__Required work__: Output the data below exactly as it is, dropping the pictures from your copy.

__Recorded information__:
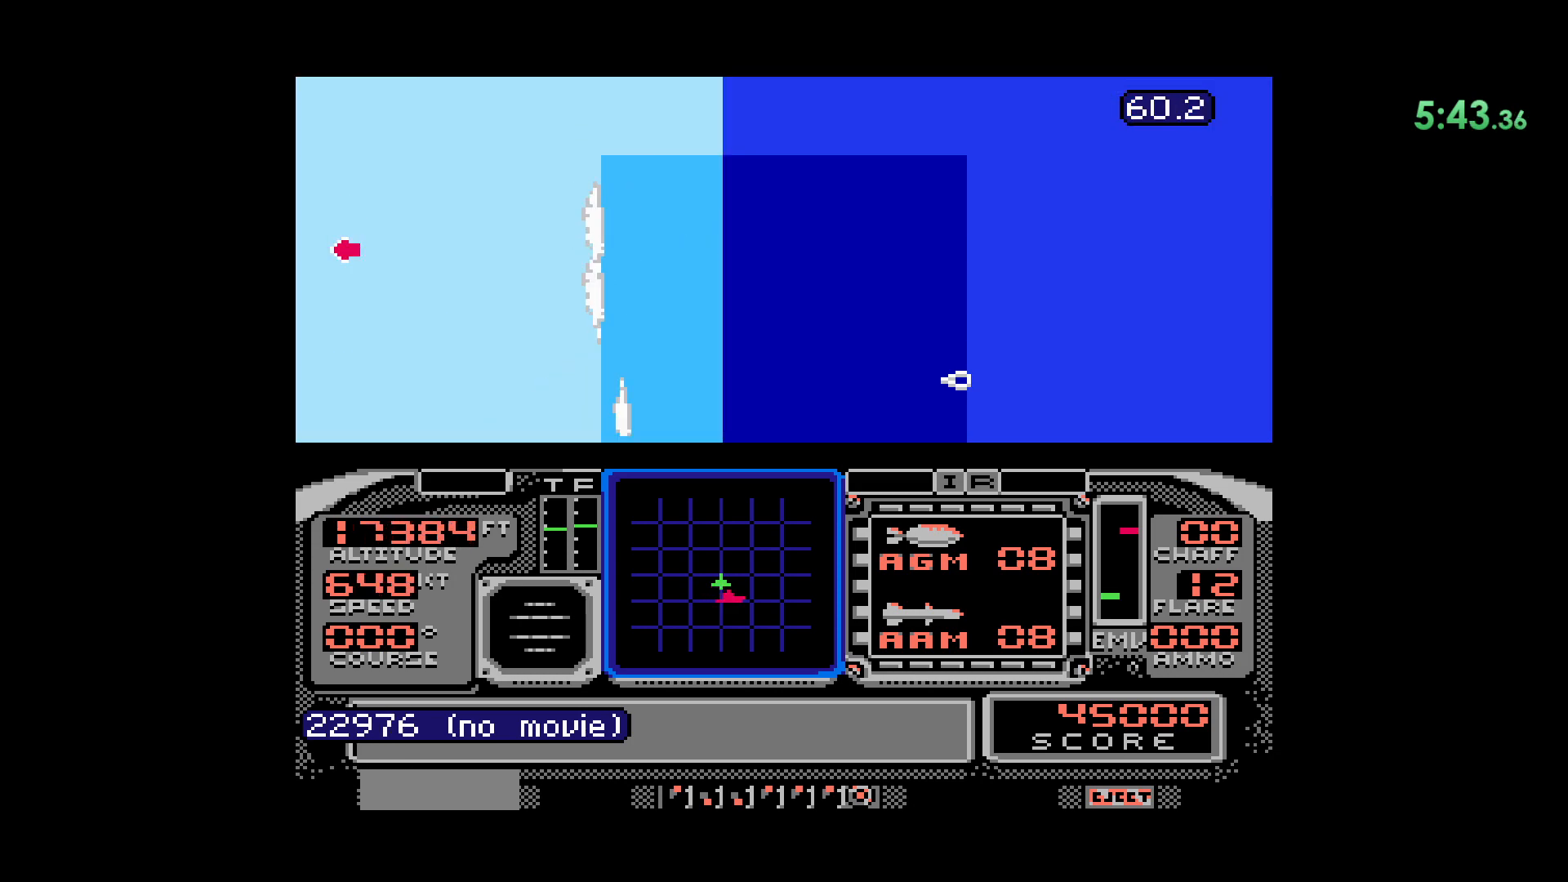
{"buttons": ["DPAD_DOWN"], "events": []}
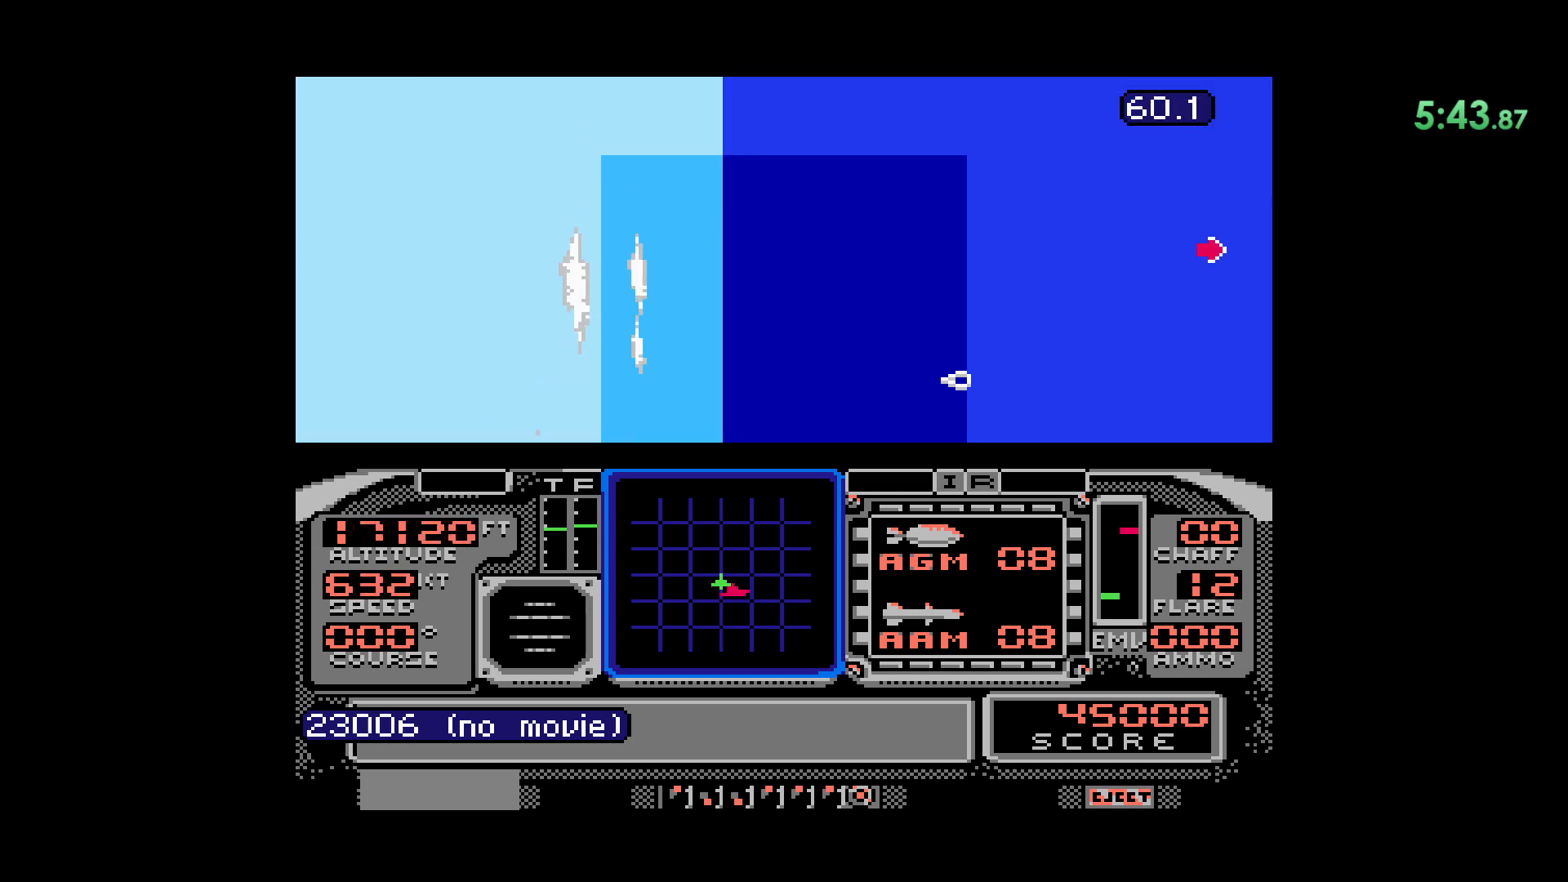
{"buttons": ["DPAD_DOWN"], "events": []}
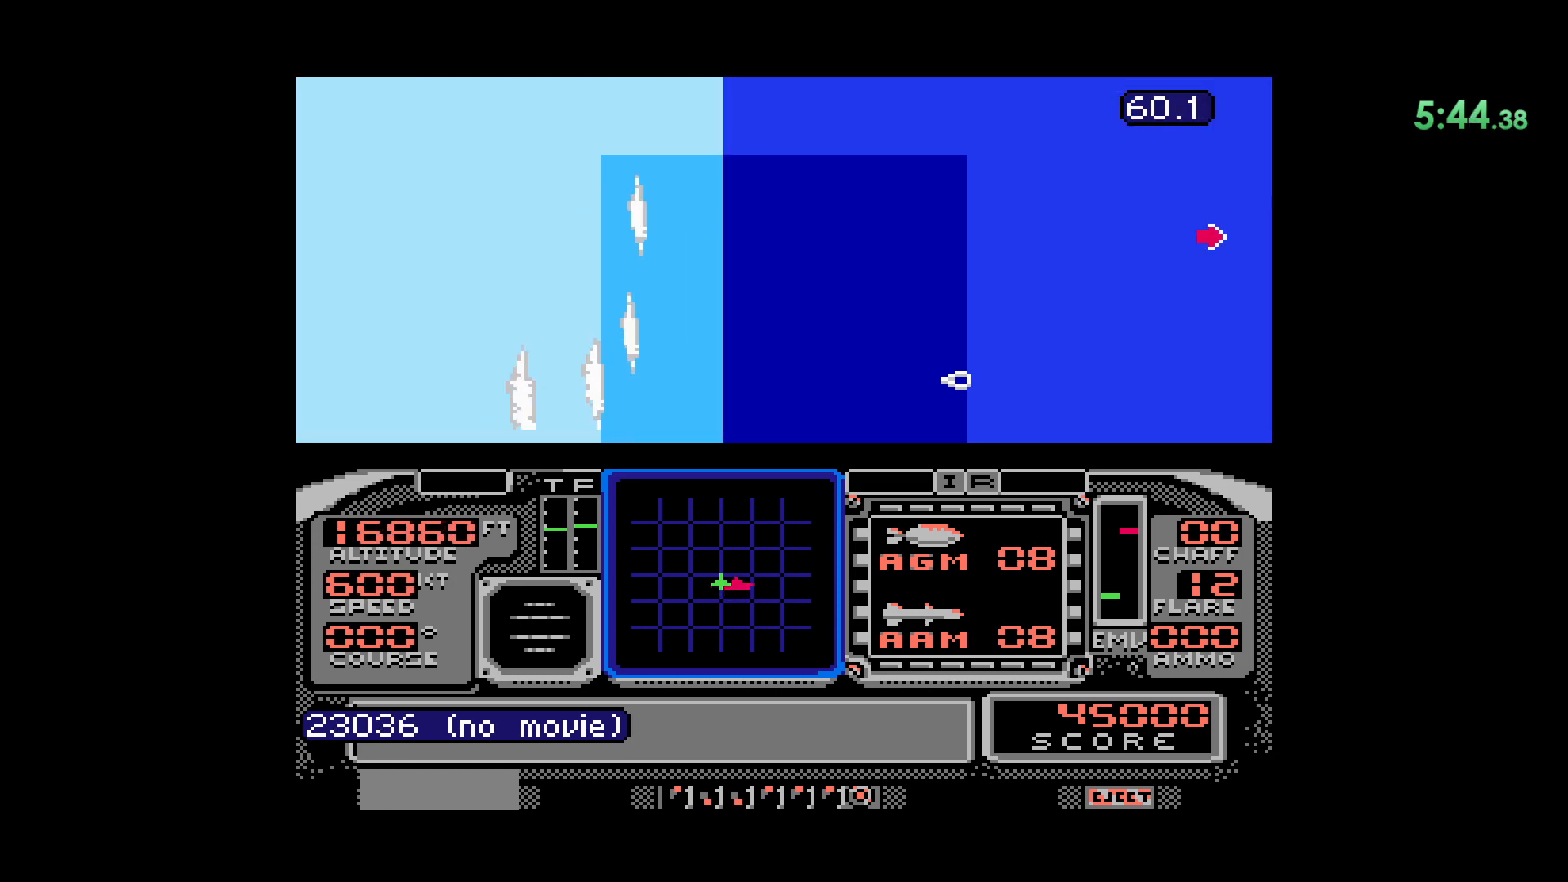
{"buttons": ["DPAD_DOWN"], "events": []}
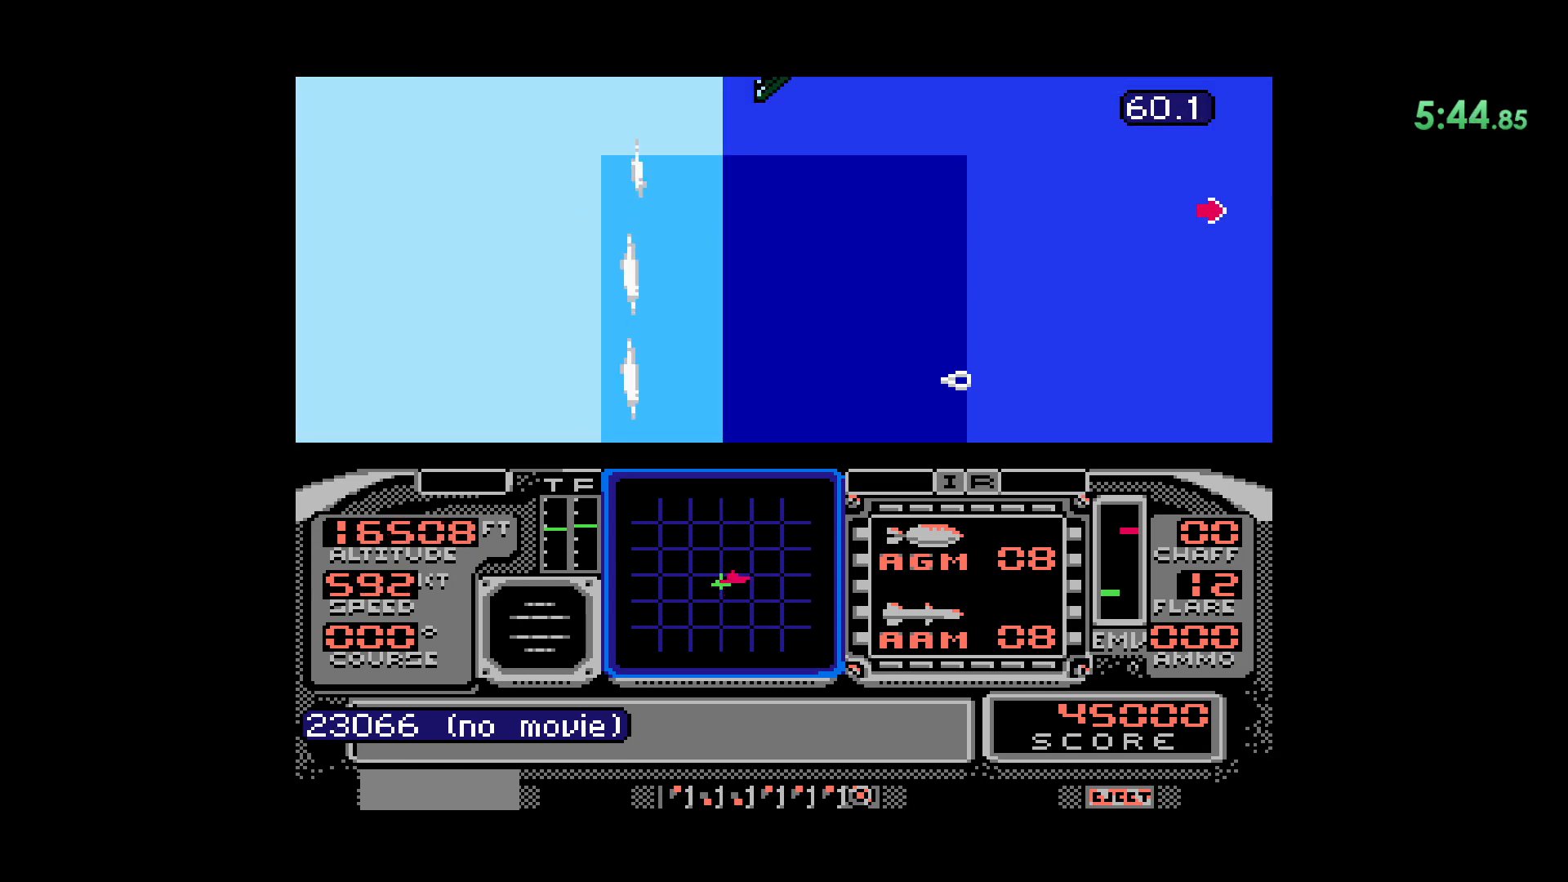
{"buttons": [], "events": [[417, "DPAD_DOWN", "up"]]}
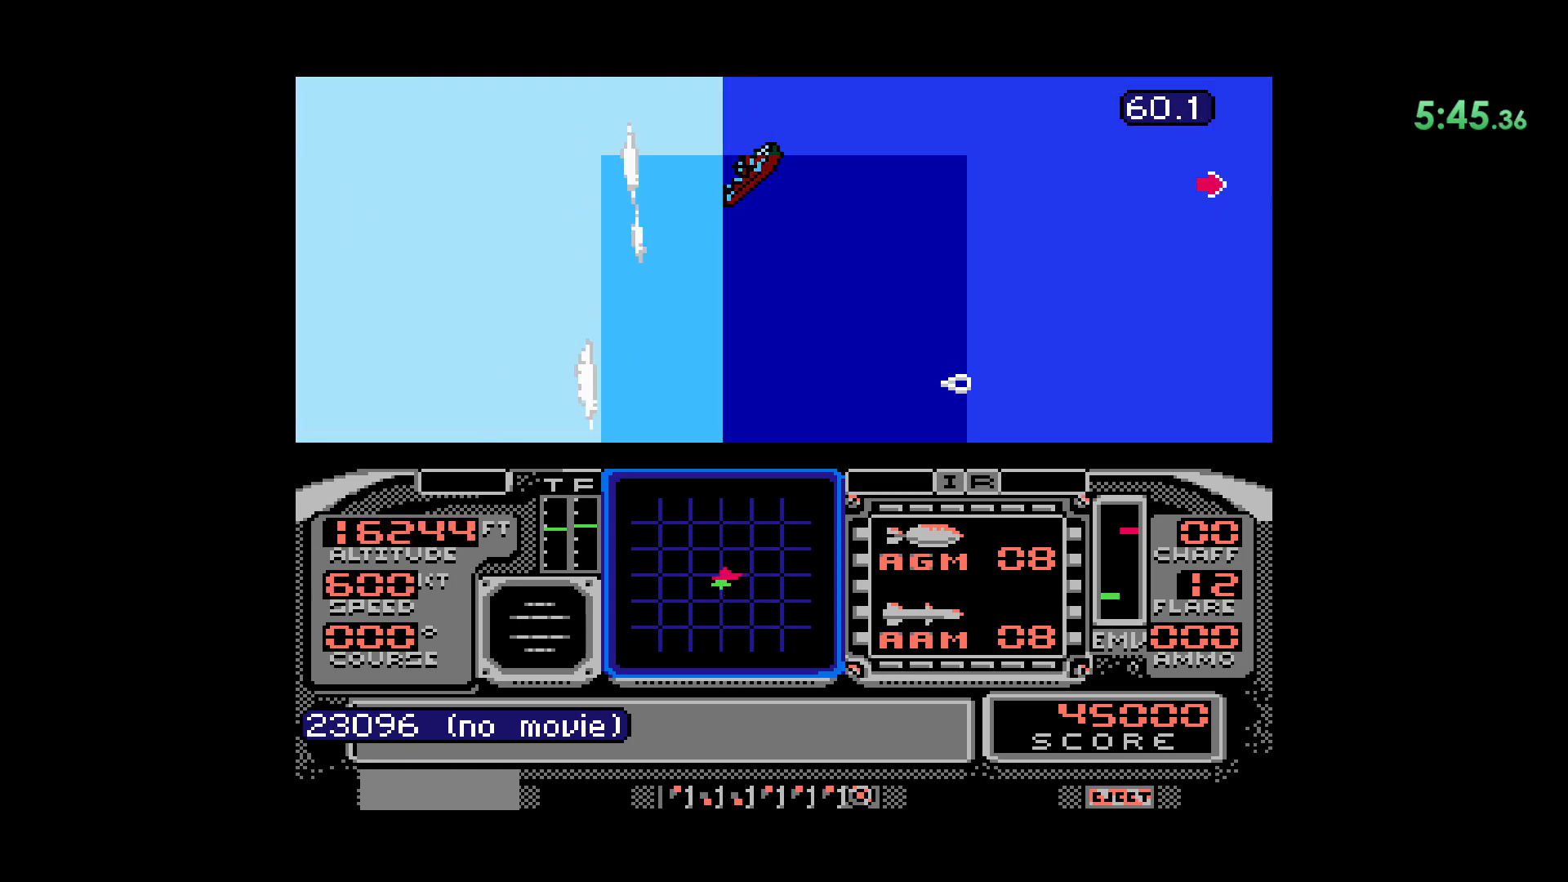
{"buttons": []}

__Exercise response__:
{"buttons": ["DPAD_DOWN"], "events": []}
{"buttons": ["DPAD_DOWN"], "events": []}
{"buttons": ["DPAD_DOWN"], "events": []}
{"buttons": [], "events": [[417, "DPAD_DOWN", "up"]]}
{"buttons": []}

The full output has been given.